[Information supplied — start]

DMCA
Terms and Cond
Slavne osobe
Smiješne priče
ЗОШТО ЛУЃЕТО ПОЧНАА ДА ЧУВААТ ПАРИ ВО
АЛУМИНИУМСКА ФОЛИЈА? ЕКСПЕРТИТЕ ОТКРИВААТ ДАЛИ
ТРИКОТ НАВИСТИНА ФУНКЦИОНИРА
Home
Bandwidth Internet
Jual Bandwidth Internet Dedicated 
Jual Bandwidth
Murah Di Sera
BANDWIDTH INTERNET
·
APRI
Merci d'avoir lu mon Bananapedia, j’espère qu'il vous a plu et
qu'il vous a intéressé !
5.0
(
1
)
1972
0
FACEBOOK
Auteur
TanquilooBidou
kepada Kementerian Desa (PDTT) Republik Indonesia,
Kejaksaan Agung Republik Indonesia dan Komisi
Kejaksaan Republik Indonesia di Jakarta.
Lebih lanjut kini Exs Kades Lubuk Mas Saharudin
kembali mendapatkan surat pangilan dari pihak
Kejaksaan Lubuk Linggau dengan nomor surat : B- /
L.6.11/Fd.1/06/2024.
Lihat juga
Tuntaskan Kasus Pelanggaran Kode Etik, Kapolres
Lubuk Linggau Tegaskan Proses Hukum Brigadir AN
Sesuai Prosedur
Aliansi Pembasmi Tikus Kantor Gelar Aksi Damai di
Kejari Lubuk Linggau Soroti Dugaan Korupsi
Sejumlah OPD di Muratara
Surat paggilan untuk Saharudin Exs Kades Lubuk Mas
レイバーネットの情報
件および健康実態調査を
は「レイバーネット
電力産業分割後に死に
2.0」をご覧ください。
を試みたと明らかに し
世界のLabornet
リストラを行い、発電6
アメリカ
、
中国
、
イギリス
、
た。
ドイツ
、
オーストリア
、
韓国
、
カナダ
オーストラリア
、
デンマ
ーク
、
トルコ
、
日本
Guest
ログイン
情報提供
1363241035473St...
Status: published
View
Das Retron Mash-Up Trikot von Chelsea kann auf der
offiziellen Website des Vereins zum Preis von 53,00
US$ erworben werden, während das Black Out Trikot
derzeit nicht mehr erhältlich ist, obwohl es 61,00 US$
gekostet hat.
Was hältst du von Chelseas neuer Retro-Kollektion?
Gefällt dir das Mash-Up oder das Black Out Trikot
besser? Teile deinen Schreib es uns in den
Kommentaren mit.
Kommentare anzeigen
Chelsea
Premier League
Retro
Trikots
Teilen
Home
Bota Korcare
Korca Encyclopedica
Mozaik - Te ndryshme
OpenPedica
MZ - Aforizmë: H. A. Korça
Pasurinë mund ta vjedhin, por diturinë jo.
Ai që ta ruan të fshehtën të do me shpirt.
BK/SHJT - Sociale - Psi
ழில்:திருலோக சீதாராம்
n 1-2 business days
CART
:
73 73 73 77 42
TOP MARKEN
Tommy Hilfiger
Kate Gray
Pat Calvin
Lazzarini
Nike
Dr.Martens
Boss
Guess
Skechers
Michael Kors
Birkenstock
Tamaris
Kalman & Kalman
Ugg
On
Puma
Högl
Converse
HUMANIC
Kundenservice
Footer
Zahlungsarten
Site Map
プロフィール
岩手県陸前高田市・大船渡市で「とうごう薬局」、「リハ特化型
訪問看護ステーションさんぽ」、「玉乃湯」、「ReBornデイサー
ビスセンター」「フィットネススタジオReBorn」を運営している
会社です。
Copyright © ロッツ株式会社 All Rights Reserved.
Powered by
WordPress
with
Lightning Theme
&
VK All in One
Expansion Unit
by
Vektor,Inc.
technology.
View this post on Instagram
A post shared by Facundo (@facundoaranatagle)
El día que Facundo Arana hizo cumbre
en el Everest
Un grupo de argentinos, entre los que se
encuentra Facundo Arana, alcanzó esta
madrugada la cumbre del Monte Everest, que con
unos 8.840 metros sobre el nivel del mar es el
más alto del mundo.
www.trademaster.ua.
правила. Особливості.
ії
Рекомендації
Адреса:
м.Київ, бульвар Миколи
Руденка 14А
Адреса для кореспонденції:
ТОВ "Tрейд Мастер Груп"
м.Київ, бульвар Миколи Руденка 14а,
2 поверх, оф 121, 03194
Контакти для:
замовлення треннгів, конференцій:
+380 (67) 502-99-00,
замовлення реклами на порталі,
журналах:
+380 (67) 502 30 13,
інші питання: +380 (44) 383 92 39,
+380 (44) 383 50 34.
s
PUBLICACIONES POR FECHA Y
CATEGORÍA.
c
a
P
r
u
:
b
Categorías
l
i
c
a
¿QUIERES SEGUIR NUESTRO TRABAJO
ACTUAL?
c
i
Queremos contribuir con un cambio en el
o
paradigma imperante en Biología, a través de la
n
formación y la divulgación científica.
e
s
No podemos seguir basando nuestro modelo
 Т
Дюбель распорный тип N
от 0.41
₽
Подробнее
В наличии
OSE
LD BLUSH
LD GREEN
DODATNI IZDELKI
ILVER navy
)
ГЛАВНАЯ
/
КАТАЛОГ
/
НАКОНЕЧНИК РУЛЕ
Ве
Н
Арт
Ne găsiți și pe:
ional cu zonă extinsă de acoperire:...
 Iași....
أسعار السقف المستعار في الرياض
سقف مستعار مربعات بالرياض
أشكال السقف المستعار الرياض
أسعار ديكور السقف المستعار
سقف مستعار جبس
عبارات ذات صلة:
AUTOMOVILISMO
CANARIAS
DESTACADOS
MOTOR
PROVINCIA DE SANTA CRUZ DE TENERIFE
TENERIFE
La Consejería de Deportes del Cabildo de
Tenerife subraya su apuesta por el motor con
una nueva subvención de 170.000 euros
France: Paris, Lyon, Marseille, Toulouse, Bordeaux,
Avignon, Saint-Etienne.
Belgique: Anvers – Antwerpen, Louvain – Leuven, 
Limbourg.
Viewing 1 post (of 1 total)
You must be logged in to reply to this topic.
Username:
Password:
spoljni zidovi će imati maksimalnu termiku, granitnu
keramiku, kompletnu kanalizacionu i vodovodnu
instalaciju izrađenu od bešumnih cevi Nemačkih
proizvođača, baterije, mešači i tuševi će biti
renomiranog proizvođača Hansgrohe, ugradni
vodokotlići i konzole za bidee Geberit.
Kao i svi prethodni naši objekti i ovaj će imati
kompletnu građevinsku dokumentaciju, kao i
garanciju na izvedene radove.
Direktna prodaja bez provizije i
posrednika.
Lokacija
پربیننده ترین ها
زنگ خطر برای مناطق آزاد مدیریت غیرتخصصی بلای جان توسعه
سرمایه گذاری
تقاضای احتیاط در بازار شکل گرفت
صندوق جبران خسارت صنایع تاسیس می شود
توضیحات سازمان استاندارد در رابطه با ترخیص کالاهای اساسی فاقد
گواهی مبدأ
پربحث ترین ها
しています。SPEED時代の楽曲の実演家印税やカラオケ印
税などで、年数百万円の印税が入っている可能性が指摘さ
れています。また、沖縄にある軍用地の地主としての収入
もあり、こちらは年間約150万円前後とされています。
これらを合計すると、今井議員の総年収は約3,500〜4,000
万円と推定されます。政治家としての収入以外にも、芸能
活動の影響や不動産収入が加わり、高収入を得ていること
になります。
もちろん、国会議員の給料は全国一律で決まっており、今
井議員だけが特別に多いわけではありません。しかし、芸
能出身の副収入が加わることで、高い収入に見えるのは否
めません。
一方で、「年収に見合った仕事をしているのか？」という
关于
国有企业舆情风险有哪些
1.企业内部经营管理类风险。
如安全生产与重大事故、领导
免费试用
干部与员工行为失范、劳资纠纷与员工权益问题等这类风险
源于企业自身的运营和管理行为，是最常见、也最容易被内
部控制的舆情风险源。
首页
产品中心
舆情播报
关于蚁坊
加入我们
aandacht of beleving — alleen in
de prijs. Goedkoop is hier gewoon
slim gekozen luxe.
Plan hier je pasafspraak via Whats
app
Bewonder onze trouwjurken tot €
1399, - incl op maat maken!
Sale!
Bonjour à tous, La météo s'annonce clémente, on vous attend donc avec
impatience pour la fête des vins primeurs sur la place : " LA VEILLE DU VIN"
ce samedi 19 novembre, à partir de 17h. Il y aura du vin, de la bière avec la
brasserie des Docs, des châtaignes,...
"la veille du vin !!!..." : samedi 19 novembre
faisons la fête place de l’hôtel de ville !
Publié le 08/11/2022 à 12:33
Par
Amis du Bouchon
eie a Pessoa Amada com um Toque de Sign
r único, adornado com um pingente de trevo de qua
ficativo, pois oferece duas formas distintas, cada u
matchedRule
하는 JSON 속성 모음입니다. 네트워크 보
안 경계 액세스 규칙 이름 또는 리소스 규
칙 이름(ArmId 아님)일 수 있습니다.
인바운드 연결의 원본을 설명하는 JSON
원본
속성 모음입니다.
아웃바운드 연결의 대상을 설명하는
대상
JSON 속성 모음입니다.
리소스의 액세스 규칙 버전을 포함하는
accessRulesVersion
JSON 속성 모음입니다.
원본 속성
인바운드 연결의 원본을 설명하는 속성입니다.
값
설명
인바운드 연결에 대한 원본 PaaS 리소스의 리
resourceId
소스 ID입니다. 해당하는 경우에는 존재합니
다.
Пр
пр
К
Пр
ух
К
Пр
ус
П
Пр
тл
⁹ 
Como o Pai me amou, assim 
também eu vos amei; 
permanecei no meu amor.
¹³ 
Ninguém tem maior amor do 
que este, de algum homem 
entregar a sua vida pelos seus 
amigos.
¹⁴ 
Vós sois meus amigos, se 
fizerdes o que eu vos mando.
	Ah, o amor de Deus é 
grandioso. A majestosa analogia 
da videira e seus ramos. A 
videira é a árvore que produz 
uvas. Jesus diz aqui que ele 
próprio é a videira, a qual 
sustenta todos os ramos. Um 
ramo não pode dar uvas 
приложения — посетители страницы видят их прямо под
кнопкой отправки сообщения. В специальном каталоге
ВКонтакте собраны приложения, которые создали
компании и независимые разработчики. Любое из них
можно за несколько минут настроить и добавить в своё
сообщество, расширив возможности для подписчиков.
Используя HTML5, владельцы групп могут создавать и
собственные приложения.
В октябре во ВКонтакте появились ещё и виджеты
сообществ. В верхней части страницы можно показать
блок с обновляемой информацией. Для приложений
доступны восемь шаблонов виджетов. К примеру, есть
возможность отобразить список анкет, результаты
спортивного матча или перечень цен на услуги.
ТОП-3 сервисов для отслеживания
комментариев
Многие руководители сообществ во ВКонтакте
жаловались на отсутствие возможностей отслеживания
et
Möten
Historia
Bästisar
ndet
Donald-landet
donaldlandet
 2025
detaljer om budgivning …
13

[Information supplied — finish]

▸ Your instructions
List every line above that holds the word "السقف".

▸ Response
أسعار السقف المستعار في الرياض
أشكال السقف المستعار الرياض
أسعار ديكور السقف المستعار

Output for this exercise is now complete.